Inside and outside Disney there is a sense that critical brands, particularly Marvel but also Star Wars and Pixar, were pushed too hard to feed the company’s streaming service Disney Plus. During the coronavirus pandemic, three Pixar features were released straight to Disney Plus, angering employees who say this conditioned audiences to think its films did not need to be seen in a cinema.
“The question is how much of this is overuse,” Greenfield said. “Is it trying to force everything on to Disney Plus with a series? Did they go too far with Marvel and Lucasfilm, diluting the power of the movie franchises by introducing all these [streaming] shows?”
After Disney bought Marvel in 2009, it spawned franchises that have produced dozens of movies and raked in tens of billions of dollars, making it the most successful hit engine in Hollywood. Marvel’s Avengers: Endgame, released in 2019, made an astounding $2.8bn and is the second- highest-grossing film in history.
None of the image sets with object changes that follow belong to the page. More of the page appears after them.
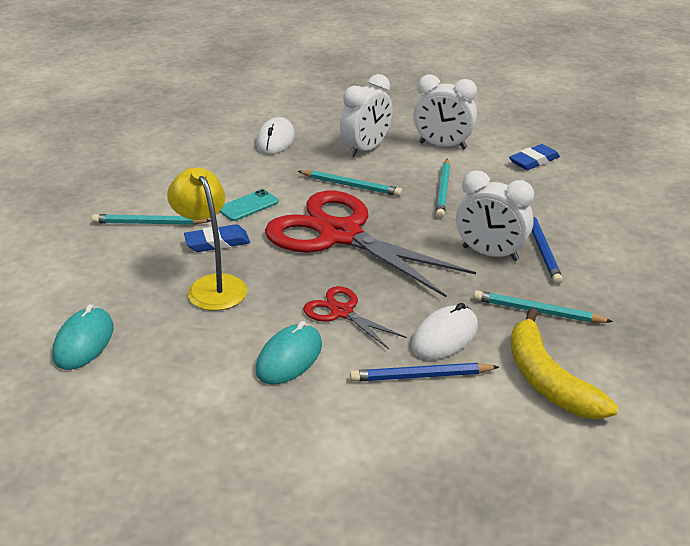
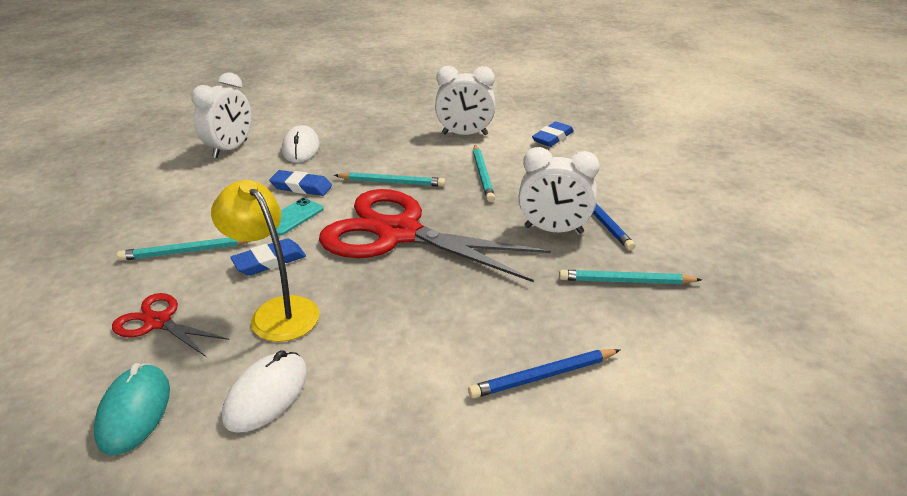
camera: 15 degrees left, 0 degrees up
turquoise mouse [256,321,322,384] -> none
red scissors [303,286,407,349] -> red scissors moved to [112,293,229,357]
white clock [340,74,393,157] -> white clock moved to [191,72,252,158]
white mouse [411,303,478,360] -> white mouse moved to [222,350,307,433]
yellow banana [511,308,618,420] -> none
none -> blue eraser [269,170,332,196]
But Marvel’s record has been mixed more recently. There have been two hits — Guardians of the Galaxy Vol 3 and Black Panther: Wakanda Forever — along with a miss, Ant Man and the Wasp: Quantumania.
Earlier this year, Iger said there was nothing “inherently off in terms of the Marvel brand” but suggested Disney needed to be more judicious about sequels.
“What we have to look at at Marvel is not necessarily the volume of Marvel storytelling, but how many times we go back to the well on certain characters,” he told a media conference in March. “Sequels typically work well for us, but do you need a third or a fourth?”
The same goes for the Star Wars films, which are under the supervision of Lucasfilm chief Kathleen Kennedy. Iger said: “We still are developing Star Wars films. We’re going to make sure that when we make one, that it’s the right one, so we are being very careful there.”
For Greenfield, the question is whether audiences are ready for Disney to branch out in new directions, instead of relying on its admittedly valuable library of intellectual property.
“If you look back over the last decade and Iger’s entire first run, the improvement year by year and the franchise growth was incredible,” he said. “And I think the question now is, have they gone to that well too many times? Do they need to create new IP?”